Revenue ($2k/client)

$1500

$3000

$4500

ROAS

150%

300%

450%

Wouldn’t you instead spend even $5000 to increase your CVR from 2% to 4% or even 6% with the correct setup?

In contrast, if 6% is realistic, you are wasting each month 20 potential leads keeping a 2% CVR. A flywheel that could lead to more and better marketing initiatives.

Can you share any tips for creating effective LinkedIn Ads?

LinkedIn Ad campaigns have even more misconceptions and expectations than Google Ads. Most people think that everybody needs their product or solution when it’s just another offering in the market.

Most marketers – especially those with small budgets – just run sales lead generation campaigns to a cold audience that has never heard of them before.

What I see working best is to implement an entire funnel addressing different stages of the buyer journey:

  • Problem unaware
  • Problem aware
  • Solution aware
  • Product aware
  • Most aware

LinkedIn is an excellent tool to move people through that journey with sequentially story-telling.

For example, you could create a video ad that addresses a problem and makes people aware of it. Not pitching your solution.

Based on engagement with your ad, you can retarget someone within LinkedIn. For example, if someone watches your video ad for 25%, 50%, 75%, or 97%, you can build an audience and only advertise the next logical step to those people. You could also enrich this audience with your website visitors and retarget them on LinkedIn.

Building full funnel costs you more per lead in the short term but will pay off in the long run. I recommend allocating 60% to awareness, 30% to consideration, and 10% to converting.

It’s also crucial to never leave a lead behind.
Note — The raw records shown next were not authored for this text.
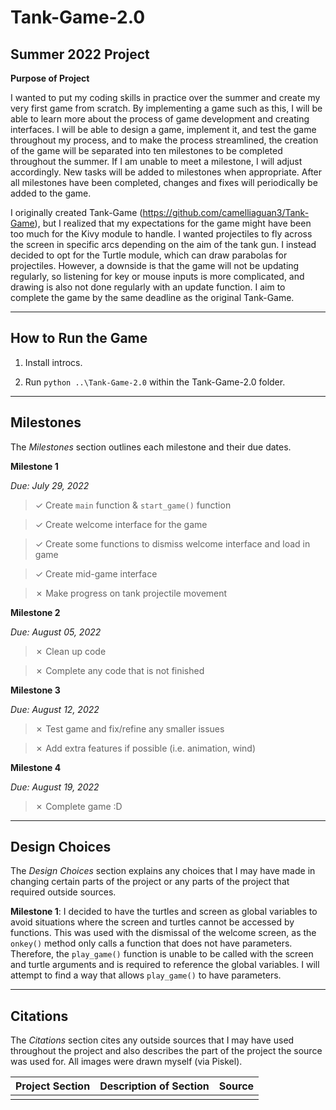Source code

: # Tank-Game-2.0

## Summer 2022 Project


__Purpose of Project__

I wanted to put my coding skills in practice over the summer and create my very first game from scratch. By implementing a game such as this, I will be able to learn more about the process of game development and creating interfaces. I will be able to design a game, implement it, and test the game throughout my process, and to make the process streamlined, the creation of the game will be separated into ten milestones to be completed throughout the summer. If I am unable to meet a milestone, I will adjust accordingly. New tasks will be added to milestones when appropriate. After all milestones have been completed, changes and fixes will periodically be added to the game.

I originally created Tank-Game (https://github.com/camelliaguan3/Tank-Game), but I realized that my expectations for the game might have been too much for the Kivy module to handle. I wanted projectiles to fly across the screen in specific arcs depending on the aim of the tank gun. I instead decided to opt for the Turtle module, which can draw parabolas for projectiles. However, a downside is that the game will not be updating regularly, so listening for key or mouse inputs is more complicated, and drawing is also not done regularly with an update function. I aim to complete the game by the same deadline as the original Tank-Game.

<hr />

## How to Run the Game

1. Install introcs.

2. Run `python ..\Tank-Game-2.0` within the Tank-Game-2.0 folder.

<hr />

## Milestones

The *Milestones* section outlines each milestone and their due dates.

**Milestone 1**

*Due: July 29, 2022*

> &check; Create `main` function & `start_game()` function

> &check; Create welcome interface for the game

> &check; Create some functions to dismiss welcome interface and load in game

> &check; Create mid-game interface

> &cross; Make progress on tank projectile movement

**Milestone 2**

*Due: August 05, 2022*

> &cross; Clean up code

> &cross; Complete any code that is not finished

**Milestone 3**

*Due: August 12, 2022*

> &cross; Test game and fix/refine any smaller issues

> &cross; Add extra features if possible (i.e. animation, wind)

**Milestone 4**

*Due: August 19, 2022*

> &cross; Complete game :D

<hr />

## Design Choices

The *Design Choices* section explains any choices that I may have made in changing certain parts of the project or any parts of the project that required outside sources.

**Milestone 1**: I decided to have the turtles and screen as global variables to avoid situations where the screen and turtles cannot be accessed by functions. This was used with the dismissal of the welcome screen, as the `onkey()` method only calls a function that does not have parameters. Therefore, the `play_game()` function is unable to be called with the screen and turtle arguments and is required to reference the global variables. I will attempt to find a way that allows `play_game()` to have parameters.

<hr />

## Citations

The *Citations* section cites any outside sources that I may have used throughout the project and also describes the part of the project the source was used for. All images were drawn myself (via Piskel).

| Project Section | Description of Section | Source |
| - | - | - |
| | | |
So when you finally convert someone into a subscriber, nurture the lead with relevant information.

How do you leverage marketing automation to improve campaign performance?

Some basic automation flows include when someone fills out a form to receive the next logical action: The content asset for a content download, a calendar booking feature for sales inquiries, etc.

Adding email nurture streams for marketing leads that aren’t sales-ready is also essential.

Anything that happens regularly or based on a specific action should be automated. Regardless if this is an external event like sending an email or text message or updating data within your CRM.

Simultaneously, it’s essential to keep your team in the know about what’s happening. Whenever it’s helpful, inform them about actions, but don’t interfere with the automation.

If, for example, someone receives a welcome series with relevant content and will be asked for a sales demo at the end, don’t let your sales team “bombard” the not-ready-yet lead.

Marketing automation allows for techniques that don’t make sense one-on-one, but if automated and evergreen, they do. For example, run an automated webinar weekly if you have an evergreen webinar.

What essential tools and software do you use in your work as a Digital Lifecycle Marketing Consultant?

The primary tool I use for SEO and content marketing is SEMRush.

I use SEMRush daily for all my SEO efforts and create content briefs and optimize content. For email automation, I recommend ConvertKit. It’s great to capture leads and segment your list.

To create and optimize landing pages for clients, I prefer Unbounce if they don’t have a clean website that uses easy builder tools like WordPress with Elementor.

For creatives, I use Canva Pro and occasionally Adobe Creative Cloud (Photoshop) for advanced needs.

I use Calendly to avoid emailing back and forth to schedule meetings and increase conversion rates. I’m a big fan of data and often use sales enablement tools to share documentation or project deliveries via DeckLinks. That way, I can follow up with a targeted approach and learn what’s most engaging.

For my clients, I use HubSpot regularly. It’s somehow the most used CRM and automation software. Lastly, Zapier is my friend needing anything that needs to be connected.